Line by line, repeat the material below exactly and skip the images.

------------------------

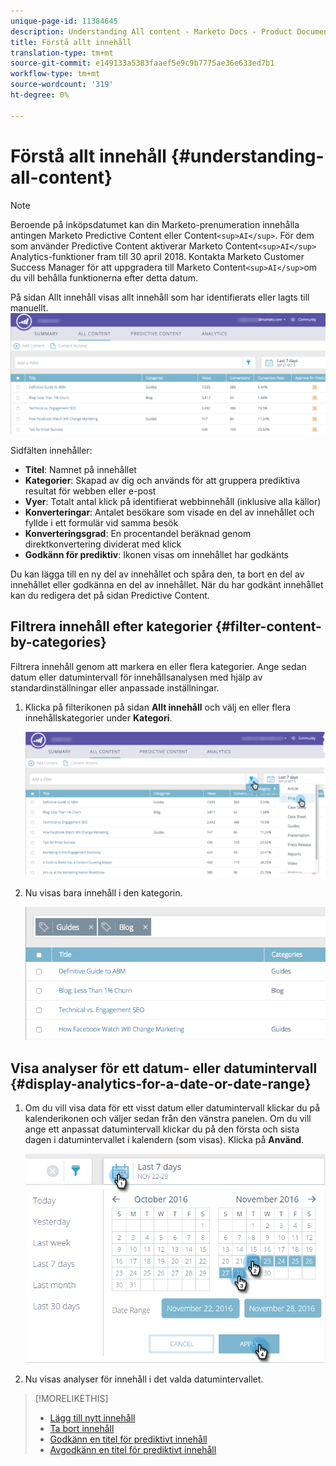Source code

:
 ```yaml
---
unique-page-id: 11384645
description: Understanding All content - Marketo Docs - Product Documentation
title: Förstå allt innehåll
translation-type: tm+mt
source-git-commit: e149133a5383faaef5e9c9b7775ae36e633ed7b1
workflow-type: tm+mt
source-wordcount: '319'
ht-degree: 0%

---
```



# Förstå allt innehåll {#understanding-all-content}

>[!NOTE]
>
>Beroende på inköpsdatumet kan din Marketo-prenumeration innehålla antingen Marketo Predictive Content eller Content`<sup>AI</sup>`. För dem som använder Predictive Content aktiverar Marketo Content`<sup>AI</sup>` Analytics-funktioner fram till 30 april 2018. Kontakta Marketo Customer Success Manager för att uppgradera till Marketo Content`<sup>AI</sup>`om du vill behålla funktionerna efter detta datum.

På sidan Allt innehåll visas allt innehåll som har identifierats eller lagts till manuellt.   ![](assets/image2017-10-3-9-3a4-3a56.png)

Sidfälten innehåller:

* **Titel**: Namnet på innehållet
* **Kategorier**: Skapad av dig och används för att gruppera prediktiva resultat för webben eller e-post
* **Vyer**: Totalt antal klick på identifierat webbinnehåll (inklusive alla källor)
* **Konverteringar**: Antalet besökare som visade en del av innehållet och fyllde i ett formulär vid samma besök
* **Konverteringsgrad**: En procentandel beräknad genom direktkonvertering dividerat med klick
* **Godkänn för prediktiv**: Ikonen visas om innehållet har godkänts

Du kan lägga till en ny del av innehållet och spåra den, ta bort en del av innehållet eller godkänna en del av innehållet. När du har godkänt innehållet kan du redigera det på sidan Predictive Content.

## Filtrera innehåll efter kategorier  {#filter-content-by-categories}

Filtrera innehåll genom att markera en eller flera kategorier. Ange sedan datum eller datumintervall för innehållsanalysen med hjälp av standardinställningar eller anpassade inställningar.

1. Klicka på filterikonen på sidan **Allt innehåll** och välj en eller flera innehållskategorier under **Kategori**.

   ![](assets/image2017-10-3-9-3a5-3a52.png)

1. Nu visas bara innehåll i den kategorin.

   ![](assets/image2017-10-3-9-3a6-3a23.png)

## Visa analyser för ett datum- eller datumintervall {#display-analytics-for-a-date-or-date-range}

1. Om du vill visa data för ett visst datum eller datumintervall klickar du på kalenderikonen och väljer sedan från den vänstra panelen. Om du vill ange ett anpassat datumintervall klickar du på den första och sista dagen i datumintervallet i kalendern (som visas). Klicka på **Använd**.

   ![](assets/all-content-calendar-filter-hands.png)

1. Nu visas analyser för innehåll i det valda datumintervallet.

>[!MORELIKETHIS]
>
>* [Lägg till nytt innehåll](add-new-content.md)
>* [Ta bort innehåll](delete-content.md)
>* [Godkänn en titel för prediktivt innehåll](approve-a-title-for-predictive-content.md)
>* [Avgodkänn en titel för prediktivt innehåll](unapprove-a-title-for-predictive-content.md)

>



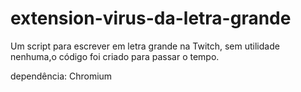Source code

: # extension-virus-da-letra-grande
Um script para escrever em letra grande na Twitch, sem utilidade nenhuma,o código foi criado para passar o tempo.

dependência: Chromium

------------------------

Output for this task —
Source code

:
 ```yaml
---
unique-page-id: 11384645
description: Understanding All content - Marketo Docs - Product Documentation
title: Förstå allt innehåll
translation-type: tm+mt
source-git-commit: e149133a5383faaef5e9c9b7775ae36e633ed7b1
workflow-type: tm+mt
source-wordcount: '319'
ht-degree: 0%

---
```



# Förstå allt innehåll {#understanding-all-content}

>[!NOTE]
>
>Beroende på inköpsdatumet kan din Marketo-prenumeration innehålla antingen Marketo Predictive Content eller Content`<sup>AI</sup>`. För dem som använder Predictive Content aktiverar Marketo Content`<sup>AI</sup>` Analytics-funktioner fram till 30 april 2018. Kontakta Marketo Customer Success Manager för att uppgradera till Marketo Content`<sup>AI</sup>`om du vill behålla funktionerna efter detta datum.

På sidan Allt innehåll visas allt innehåll som har identifierats eller lagts till manuellt.   ![](assets/image2017-10-3-9-3a4-3a56.png)

Sidfälten innehåller:

* **Titel**: Namnet på innehållet
* **Kategorier**: Skapad av dig och används för att gruppera prediktiva resultat för webben eller e-post
* **Vyer**: Totalt antal klick på identifierat webbinnehåll (inklusive alla källor)
* **Konverteringar**: Antalet besökare som visade en del av innehållet och fyllde i ett formulär vid samma besök
* **Konverteringsgrad**: En procentandel beräknad genom direktkonvertering dividerat med klick
* **Godkänn för prediktiv**: Ikonen visas om innehållet har godkänts

Du kan lägga till en ny del av innehållet och spåra den, ta bort en del av innehållet eller godkänna en del av innehållet. När du har godkänt innehållet kan du redigera det på sidan Predictive Content.

## Filtrera innehåll efter kategorier  {#filter-content-by-categories}

Filtrera innehåll genom att markera en eller flera kategorier. Ange sedan datum eller datumintervall för innehållsanalysen med hjälp av standardinställningar eller anpassade inställningar.

1. Klicka på filterikonen på sidan **Allt innehåll** och välj en eller flera innehållskategorier under **Kategori**.

   ![](assets/image2017-10-3-9-3a5-3a52.png)

1. Nu visas bara innehåll i den kategorin.

   ![](assets/image2017-10-3-9-3a6-3a23.png)

## Visa analyser för ett datum- eller datumintervall {#display-analytics-for-a-date-or-date-range}

1. Om du vill visa data för ett visst datum eller datumintervall klickar du på kalenderikonen och väljer sedan från den vänstra panelen. Om du vill ange ett anpassat datumintervall klickar du på den första och sista dagen i datumintervallet i kalendern (som visas). Klicka på **Använd**.

   ![](assets/all-content-calendar-filter-hands.png)

1. Nu visas analyser för innehåll i det valda datumintervallet.

>[!MORELIKETHIS]
>
>* [Lägg till nytt innehåll](add-new-content.md)
>* [Ta bort innehåll](delete-content.md)
>* [Godkänn en titel för prediktivt innehåll](approve-a-title-for-predictive-content.md)
>* [Avgodkänn en titel för prediktivt innehåll](unapprove-a-title-for-predictive-content.md)

>



Source code

: # extension-virus-da-letra-grande
Um script para escrever em letra grande na Twitch, sem utilidade nenhuma,o código foi criado para passar o tempo.

dependência: Chromium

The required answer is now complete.